-- Records for this task follows --

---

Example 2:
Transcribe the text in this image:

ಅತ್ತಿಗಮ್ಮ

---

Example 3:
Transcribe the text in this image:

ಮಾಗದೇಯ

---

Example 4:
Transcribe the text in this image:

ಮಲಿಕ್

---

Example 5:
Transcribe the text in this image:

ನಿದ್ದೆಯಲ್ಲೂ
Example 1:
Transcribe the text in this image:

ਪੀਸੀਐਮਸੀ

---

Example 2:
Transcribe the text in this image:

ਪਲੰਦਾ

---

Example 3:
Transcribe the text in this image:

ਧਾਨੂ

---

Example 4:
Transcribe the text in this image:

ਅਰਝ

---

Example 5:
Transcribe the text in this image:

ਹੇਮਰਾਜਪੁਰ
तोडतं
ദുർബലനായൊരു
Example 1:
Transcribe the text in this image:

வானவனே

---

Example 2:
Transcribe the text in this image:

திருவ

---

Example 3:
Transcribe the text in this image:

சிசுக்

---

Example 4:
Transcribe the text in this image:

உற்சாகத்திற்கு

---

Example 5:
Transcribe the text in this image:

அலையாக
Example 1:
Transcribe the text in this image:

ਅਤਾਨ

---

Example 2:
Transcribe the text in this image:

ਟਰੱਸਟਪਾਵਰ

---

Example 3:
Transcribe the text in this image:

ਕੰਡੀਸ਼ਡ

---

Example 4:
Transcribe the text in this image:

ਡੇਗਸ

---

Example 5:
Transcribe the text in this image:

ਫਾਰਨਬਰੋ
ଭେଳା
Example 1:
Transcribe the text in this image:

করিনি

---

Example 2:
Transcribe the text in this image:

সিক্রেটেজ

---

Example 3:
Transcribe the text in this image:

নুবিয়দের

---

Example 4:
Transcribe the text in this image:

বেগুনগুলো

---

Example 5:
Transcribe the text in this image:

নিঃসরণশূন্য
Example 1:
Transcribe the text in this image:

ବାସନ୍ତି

-- Records for this task concluded --

- **Work request**:
What is needed here is an exact copy of all the records above.

- **Solution to this problem**:
---

Example 2:
Transcribe the text in this image:

ಅತ್ತಿಗಮ್ಮ

---

Example 3:
Transcribe the text in this image:

ಮಾಗದೇಯ

---

Example 4:
Transcribe the text in this image:

ಮಲಿಕ್

---

Example 5:
Transcribe the text in this image:

ನಿದ್ದೆಯಲ್ಲೂ
Example 1:
Transcribe the text in this image:

ਪੀਸੀਐਮਸੀ

---

Example 2:
Transcribe the text in this image:

ਪਲੰਦਾ

---

Example 3:
Transcribe the text in this image:

ਧਾਨੂ

---

Example 4:
Transcribe the text in this image:

ਅਰਝ

---

Example 5:
Transcribe the text in this image:

ਹੇਮਰਾਜਪੁਰ
तोडतं
ദുർബലനായൊരു
Example 1:
Transcribe the text in this image:

வானவனே

---

Example 2:
Transcribe the text in this image:

திருவ

---

Example 3:
Transcribe the text in this image:

சிசுக்

---

Example 4:
Transcribe the text in this image:

உற்சாகத்திற்கு

---

Example 5:
Transcribe the text in this image:

அலையாக
Example 1:
Transcribe the text in this image:

ਅਤਾਨ

---

Example 2:
Transcribe the text in this image:

ਟਰੱਸਟਪਾਵਰ

---

Example 3:
Transcribe the text in this image:

ਕੰਡੀਸ਼ਡ

---

Example 4:
Transcribe the text in this image:

ਡੇਗਸ

---

Example 5:
Transcribe the text in this image:

ਫਾਰਨਬਰੋ
ଭେଳା
Example 1:
Transcribe the text in this image:

করিনি

---

Example 2:
Transcribe the text in this image:

সিক্রেটেজ

---

Example 3:
Transcribe the text in this image:

নুবিয়দের

---

Example 4:
Transcribe the text in this image:

বেগুনগুলো

---

Example 5:
Transcribe the text in this image:

নিঃসরণশূন্য
Example 1:
Transcribe the text in this image:

ବାସନ୍ତି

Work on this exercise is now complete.